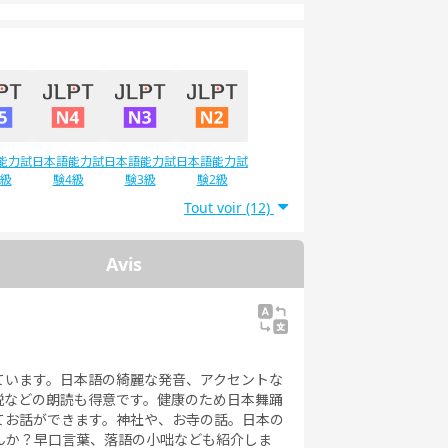
能力試
日本語能力試
日本語能力試
日本語能力試
5級
験4級
験3級
験2級
Tout voir (12)
Avis
ています。日本語の綺麗な発音、アクセントな
説などの朗読も得意です。健康のため日本舞踊
てお話ができます。神社や、お寺の話。日本の
んか？早口言葉、落語の小咄なども紹介しま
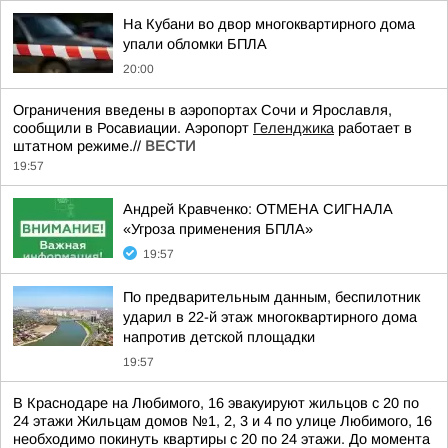
На Кубани во двор многоквартирного дома
упали обломки БПЛА
20:00
Ограничения введены в аэропортах Сочи и Ярославля,
сообщили в Росавиации. Аэропорт
Геленджика
работает в
штатном режиме.//
ВЕСТИ
19:57
Андрей Кравченко: ОТМЕНА СИГНАЛА
«Угроза применения БПЛА»
19:57
По предварительным данным, беспилотник
ударил в 22-й этаж многоквартирного дома
напротив детской площадки
19:57
В Краснодаре на Любимого, 16 эвакуируют жильцов с 20 по
24 этажи Жильцам домов №1, 2, 3 и 4 по улице Любимого, 16
необходимо покинуть квартиры с 20 по 24 этажи. До момента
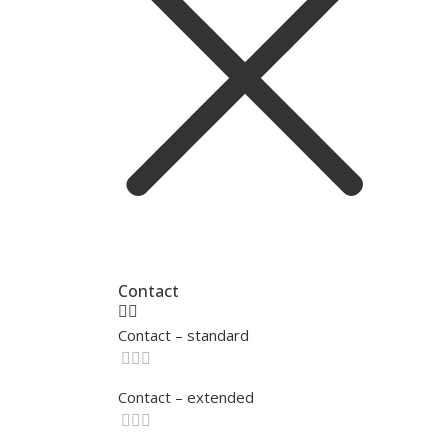
Contact
Contact – standard
Contact – extended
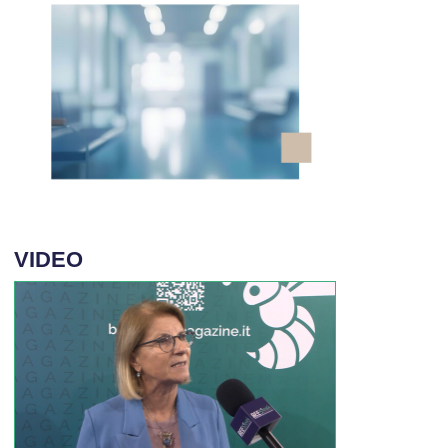
VIDEO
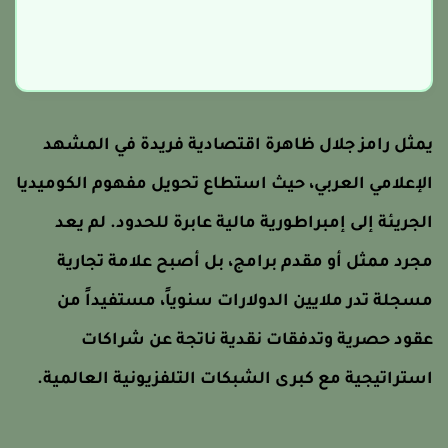
مثل رامز جلال ظاهرة اقتصادية فريدة في المشهد
لإعلامي العربي، حيث استطاع تحويل مفهوم الكوميديا
لجريئة إلى إمبراطورية مالية عابرة للحدود. لم يعد
جرد ممثل أو مقدم برامج، بل أصبح علامة تجارية
سجلة تدر ملايين الدولارات سنوياً، مستفيداً من
قود حصرية وتدفقات نقدية ناتجة عن شراكات
ستراتيجية مع كبرى الشبكات التلفزيونية العالمية.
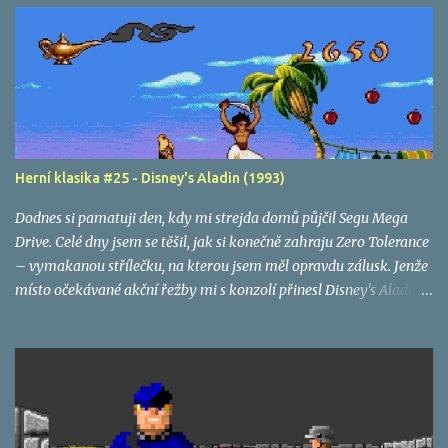
Herní klasika #25 - Disney's Aladin (1993)
Dodnes si pamatuji den, kdy mi strejda domů půjčil Segu Mega
Drive. Celé dny jsem se těšil, jak si konečně zahraju Zero Tolerance
– vymakanou střílečku, na kterou jsem měl opravdu zálusk. Jenže
místo očekávané akční řežby mi s konzolí přinesl Disney's Aladdin
. Musím s odstupem času uznat, že šlo o výbornou hru – krásně
animovanou, svižnou a nápaditou. Přesto ji dodnes podvědomě
nenávidím. Ne proto, jaká byla, ale protože tehdy nebyla tou hrou,
kterou jsem tolik chtěl.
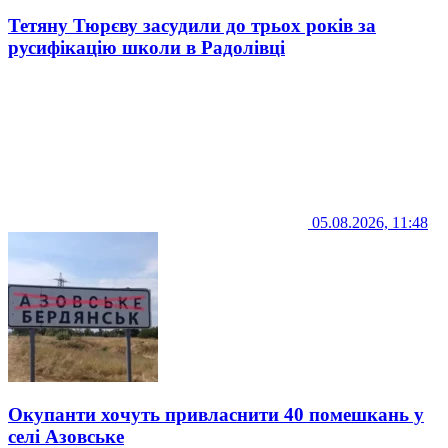
Тетяну Тюрєву засудили до трьох років за
русифікацію школи в Радолівці
05.08.2026, 11:48
Окупанти хочуть привласнити 40 помешкань у
селі Азовське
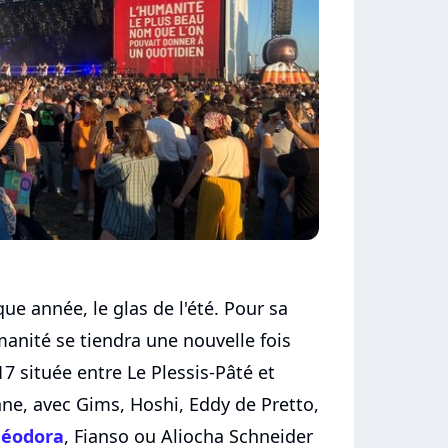
que année, le glas de l'été. Pour sa
manité se tiendra une nouvelle fois
7 située entre Le Plessis-Pâté et
ne, avec Gims, Hoshi, Eddy de Pretto,
héodora
, Fianso ou Aliocha Schneider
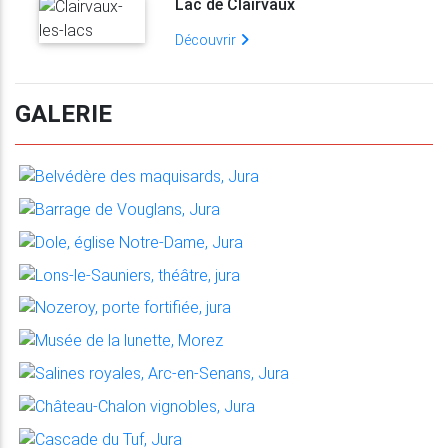
Lac de Clairvaux
Découvrir
GALERIE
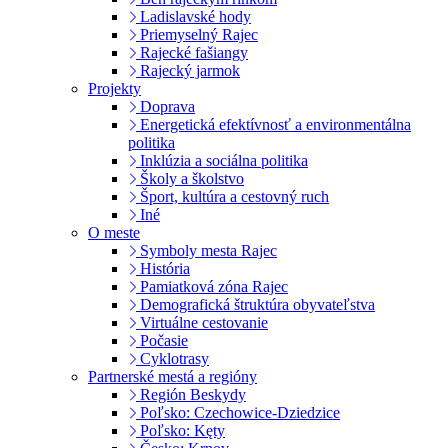
Ladislavské hody
Priemyselný Rajec
Rajecké fašiangy
Rajecký jarmok
Projekty
Doprava
Energetická efektívnosť a environmentálna
politika
Inklúzia a sociálna politika
Školy a školstvo
Šport, kultúra a cestovný ruch
Iné
O meste
Symboly mesta Rajec
História
Pamiatková zóna Rajec
Demografická štruktúra obyvateľstva
Virtuálne cestovanie
Počasie
Cyklotrasy
Partnerské mestá a regióny
Región Beskydy
Poľsko: Czechowice-Dziedzice
Poľsko: Kęty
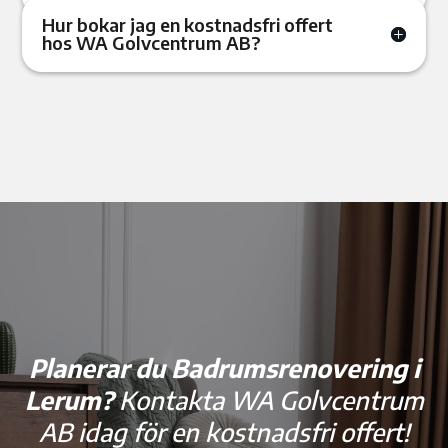
Hur bokar jag en kostnadsfri offert
hos WA Golvcentrum AB?
Planerar du Badrumsrenovering i
Lerum?
Kontakta WA Golvcentrum
AB idag för en kostnadsfri offert!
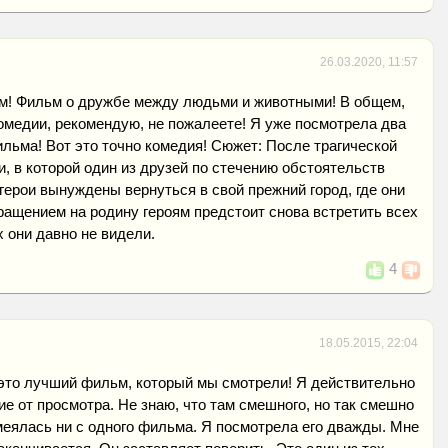
26.03.2020, 11:57
! Фильм о дружбе между людьми и животными! В общем,
омедии, рекомендую, не пожалеете! Я уже посмотрела два
льма! Вот это точно комедия! Сюжет: После трагической
, в которой один из друзей по стечению обстоятельств
герои вынуждены вернуться в свой прежний город, где они
вращением на родину героям предстоит снова встретить всех
х они давно не видели.
4
18.05.2015, 22:04
 это лучший фильм, который мы смотрели! Я действительно
е от просмотра. Не знаю, что там смешного, но так смешно
меялась ни с одного фильма. Я посмотрела его дважды. Мне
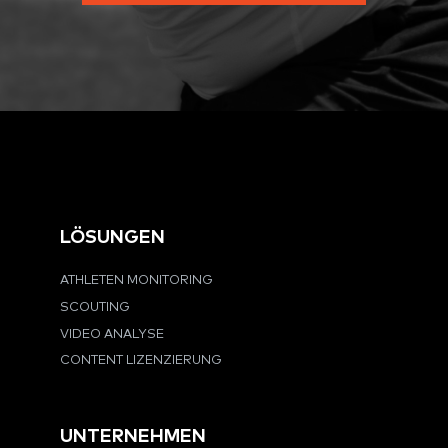
LÖSUNGEN
ATHLETEN MONITORING
SCOUTING
VIDEO ANALYSE
CONTENT LIZENZIERUNG
UNTERNEHMEN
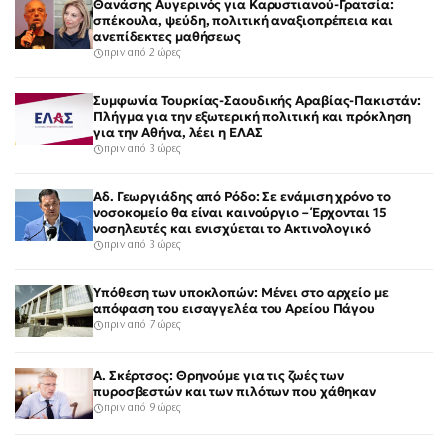
Θανάσης Αυγερινός για Καρυστιανού-Γρατσία:
σπέκουλα, ψεύδη, πολιτική αναξιοπρέπεια και
ανεπίδεκτες μαθήσεως
πριν από 2 ώρες
Συμφωνία Τουρκίας-Σαουδικής Αραβίας-Πακιστάν:
Πλήγμα για την εξωτερική πολιτική και πρόκληση
για την Αθήνα, λέει η ΕΛΑΣ
πριν από 3 ώρες
Αδ. Γεωργιάδης από Ρόδο: Σε ενάμιση χρόνο το
νοσοκομείο θα είναι καινούργιο – Έρχονται 15
νοσηλευτές και ενισχύεται το Ακτινολογικό
πριν από 3 ώρες
Υπόθεση των υποκλοπών: Μένει στο αρχείο με
απόφαση του εισαγγελέα του Αρείου Πάγου
πριν από 7 ώρες
Α. Σκέρτσος: Θρηνούμε για τις ζωές των
πυροσβεστών και των πιλότων που χάθηκαν
πριν από 9 ώρες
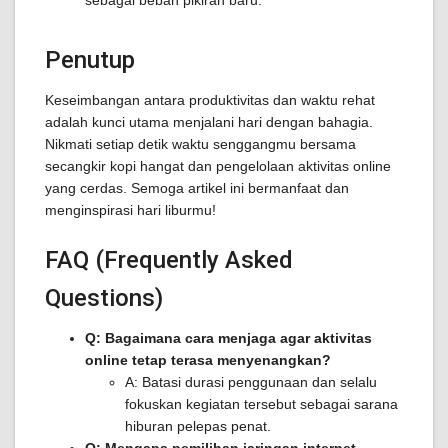
Penutup
Keseimbangan antara produktivitas dan waktu rehat
adalah kunci utama menjalani hari dengan bahagia.
Nikmati setiap detik waktu senggangmu bersama
secangkir kopi hangat dan pengelolaan aktivitas online
yang cerdas. Semoga artikel ini bermanfaat dan
menginspirasi hari liburmu!
FAQ (Frequently Asked
Questions)
Q: Bagaimana cara menjaga agar aktivitas
online tetap terasa menyenangkan?
A: Batasi durasi penggunaan dan selalu
fokuskan kegiatan tersebut sebagai sarana
hiburan pelepas penat.
Q: Mengapa pemilihan jaringan internet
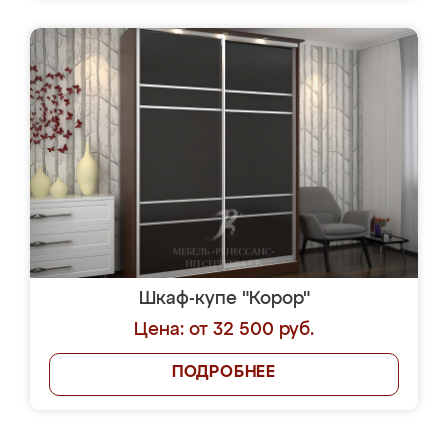
Шкаф-купе "Корор"
Цена: от 32 500 руб.
ПОДРОБНЕЕ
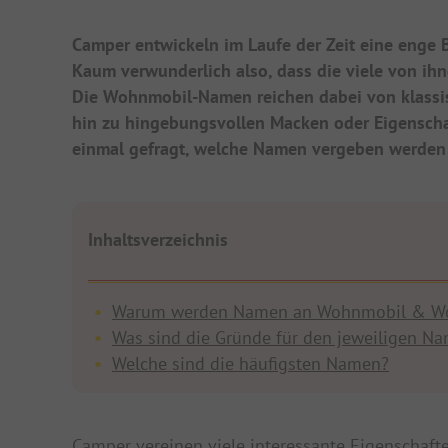
Camper entwickeln im Laufe der Zeit eine eng
Kaum verwunderlich also, dass die viele von ih
Die Wohnmobil-Namen reichen dabei von klassi
hin zu hingebungsvollen Macken oder Eigenscha
einmal gefragt, welche Namen vergeben werde
Inhaltsverzeichnis
Warum werden Namen an Wohnmobil & W
Was sind die Gründe für den jeweiligen N
Welche sind die häufigsten Namen?
Camper vereinen viele interessante Eigenschafte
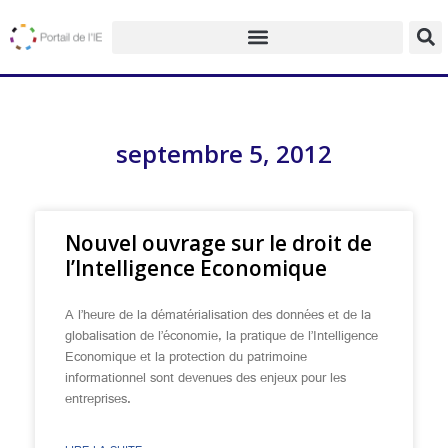
septembre 5, 2012
Nouvel ouvrage sur le droit de
l’Intelligence Economique
A l’heure de la dématérialisation des données et de la
globalisation de l’économie, la pratique de l’Intelligence
Economique et la protection du patrimoine
informationnel sont devenues des enjeux pour les
entreprises.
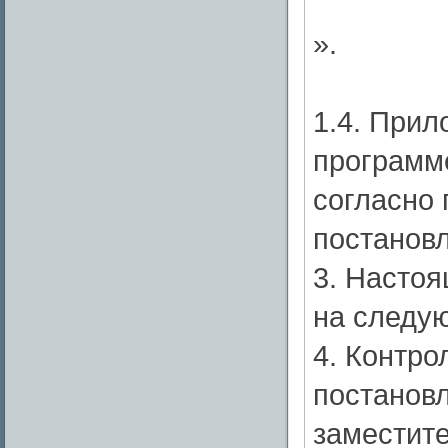
».
1.4. При
программе
согласно
постанов
3. Настоя
на следу
4. Контро
постановл
заместит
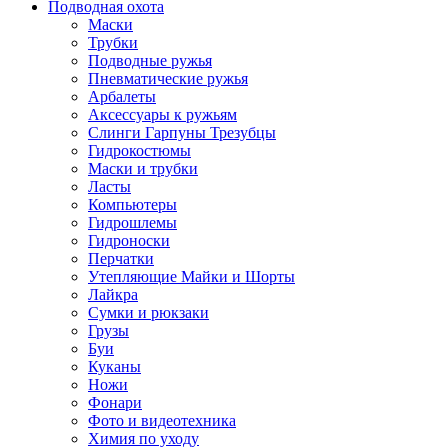
Подводная охота
Маски
Трубки
Подводные ружья
Пневматические ружья
Арбалеты
Аксессуары к ружьям
Слинги Гарпуны Трезубцы
Гидрокостюмы
Маски и трубки
Ласты
Компьютеры
Гидрошлемы
Гидроноски
Перчатки
Утепляющие Майки и Шорты
Лайкра
Сумки и рюкзаки
Грузы
Буи
Куканы
Ножи
Фонари
Фото и видеотехника
Химия по уходу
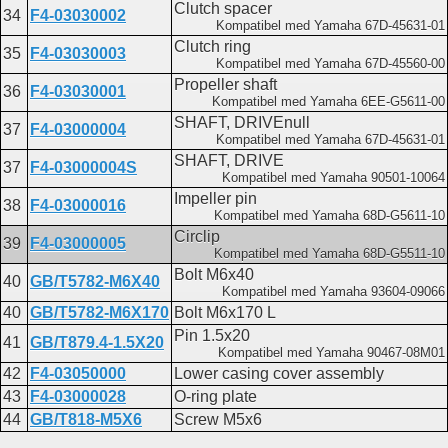
Clutch spacer
34
F4-03030002
Kompatibel med Yamaha 67D-45631-01
Clutch ring
35
F4-03030003
Kompatibel med Yamaha 67D-45560-00
Propeller shaft
36
F4-03030001
Kompatibel med Yamaha 6EE-G5611-00
SHAFT, DRIVEnull
37
F4-03000004
Kompatibel med Yamaha 67D-45631-01
SHAFT, DRIVE
37
F4-03000004S
Kompatibel med Yamaha 90501-10064
Impeller pin
38
F4-03000016
Kompatibel med Yamaha 68D-G5611-10
Circlip
39
F4-03000005
Kompatibel med Yamaha 68D-G5511-10
Bolt M6x40
40
GB/T5782-M6X40
Kompatibel med Yamaha 93604-09066
40
GB/T5782-M6X170
Bolt M6x170 L
Pin 1.5x20
41
GB/T879.4-1.5X20
Kompatibel med Yamaha 90467-08M01
42
F4-03050000
Lower casing cover assembly
43
F4-03000028
O-ring plate
44
GB/T818-M5X6
Screw M5x6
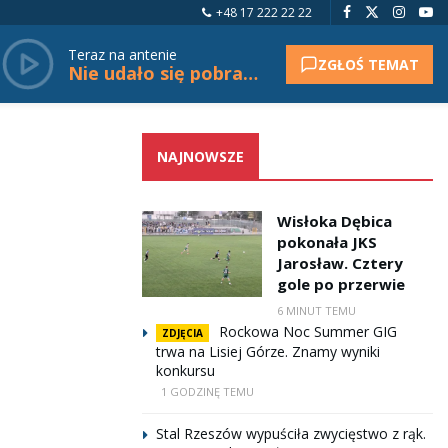
+48 17 222 22 22
Teraz na antenie
ZGŁOŚ TEMAT
Nie udało się pobrać tytułu.
NAJNOWSZE
Wisłoka Dębica
pokonała JKS
Jarosław. Cztery
gole po przerwie
6 MINUT TEMU
Rockowa Noc Summer GIG
ZDJĘCIA
trwa na Lisiej Górze. Znamy wyniki
konkursu
1 GODZINĘ TEMU
Stal Rzeszów wypuściła zwycięstwo z rąk.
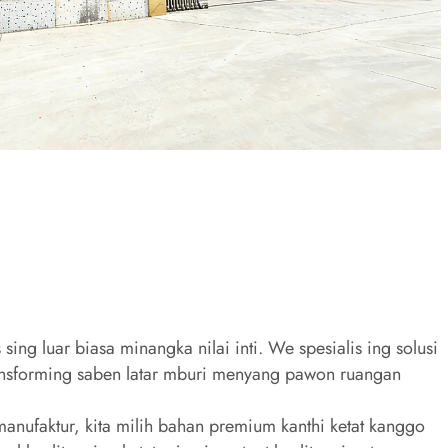
ing luar biasa minangka nilai inti. We spesialis ing solusi
ransforming saben latar mburi menyang pawon ruangan
manufaktur, kita milih bahan premium kanthi ketat kanggo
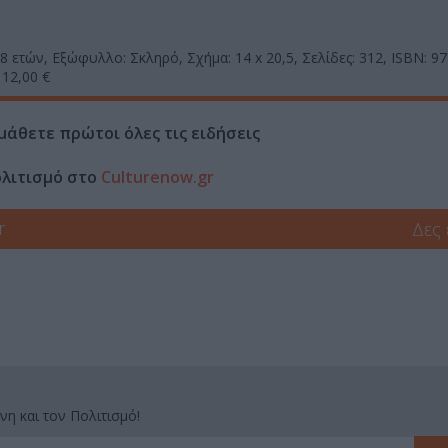
 8 ετών, Εξώφυλλο: Σκληρό, Σχήμα: 14 x 20,5, Σελίδες: 312, ISBN: 9
 12,00 €
μάθετε πρώτοι όλες τις ειδήσεις
ολιτισμό στο
Culturenow.gr
r
Δες
νη και τον Πολιτισμό!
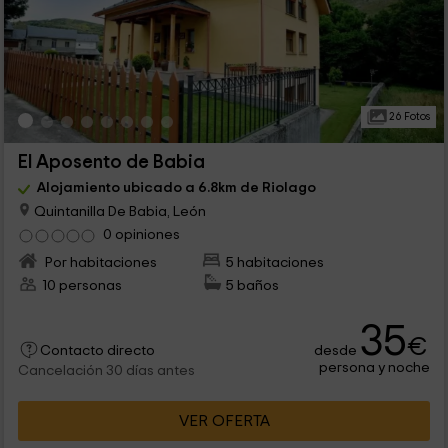
26 Fotos
El Aposento de Babia
Alojamiento ubicado a 6.8km de Riolago
Quintanilla De Babia, León
0 opiniones
Por habitaciones
5 habitaciones
10 personas
5 baños
35
€
desde
Contacto directo
persona y noche
Cancelación 30 días antes
VER OFERTA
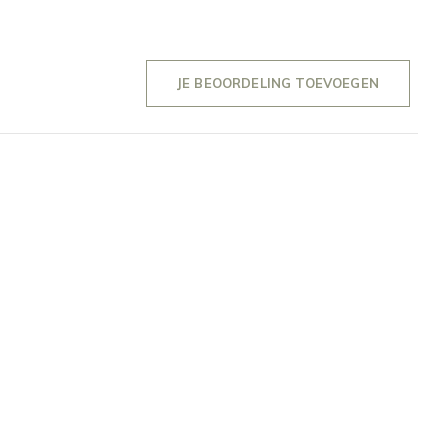
JE BEOORDELING TOEVOEGEN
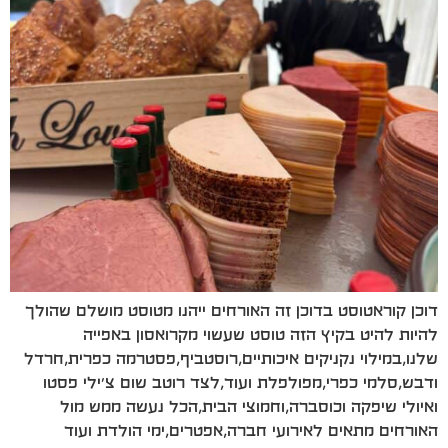
דוכן קוראטוסט בדוכן זה האורחים ייהנו מטוסט מושלם שהולך
להיות להיט בקיץ הזה טוסט שעשוי מקרואסון באפייה
שלנו,במילוי נקניקים איכותיים,רוסטביף,פסטרמה כפרית,חרדל
ודבש,סלמי כפרי,מפולפלת ועוד,לצד רוטב שום צ׳ילי פסטו
ואיולי שיפקה וכוסברה,וחמוצי הבית,הכל נעשה ממש מול
האורחים מתאים לאירועי חברה,אפטרים,ימי הולדת ועוד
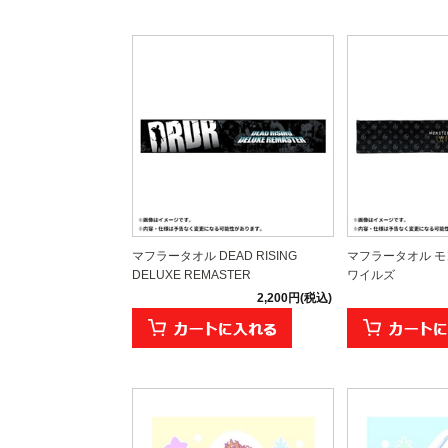
マフラータオル DEAD RISING
マフラータオル 
DELUXE REMASTER
ワイルズ
2,200円(税込)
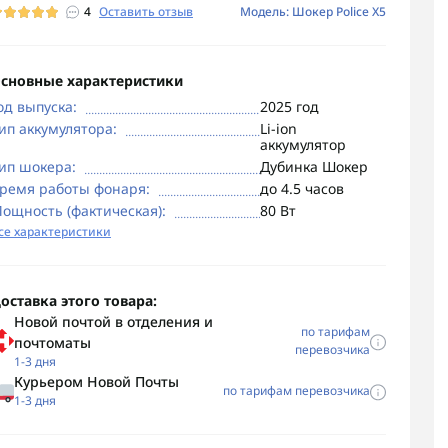
4
Оставить отзыв
Модель: Шокер Police X5
сновные характеристики
од выпуска:
2025 год
ип аккумулятора:
Li-ion
аккумулятор
ип шокера:
Дубинка Шокер
ремя работы фонаря:
до 4.5 часов
ощность (фактическая):
80 Вт
се характеристики
оставка этого товара:
Новой почтой в отделения и
по тарифам
почтоматы
перевозчика
1-3 дня
Курьером Новой Почты
по тарифам перевозчика
1-3 дня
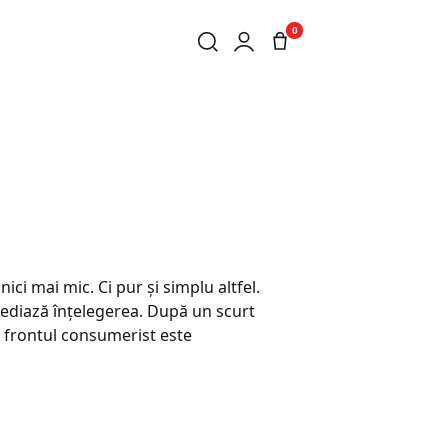
0
ici mai mic. Ci pur şi simplu altfel.
i mediază înţelegerea. După un scurt
e, frontul consumerist este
┄┄┄┄┄┄
• WHAT YOU HAVE TO DO
Switch "Li-ion" to "Ni-MH" and write out again the lines from the one with "マフラータオル DEAD RISING" through the end of the lines, changing nothing else and leaving out the pictures.

• FINISHED TASK
マフラータオル DEAD RISING
マフラータオル 
DELUXE REMASTER
ワイルズ
2,200円(税込)
4
Оставить отзыв
Модель: Шокер Police X5
сновные характеристики
од выпуска:
2025 год
ип аккумулятора:
Ni-MH
аккумулятор
ип шокера:
Дубинка Шокер
ремя работы фонаря:
до 4.5 часов
ощность (фактическая):
80 Вт
се характеристики
оставка этого товара:
Новой почтой в отделения и
по тарифам
почтоматы
перевозчика
1-3 дня
Курьером Новой Почты
по тарифам перевозчика
1-3 дня
0
ici mai mic. Ci pur şi simplu altfel.
i mediază înţelegerea. După un scurt
e, frontul consumerist este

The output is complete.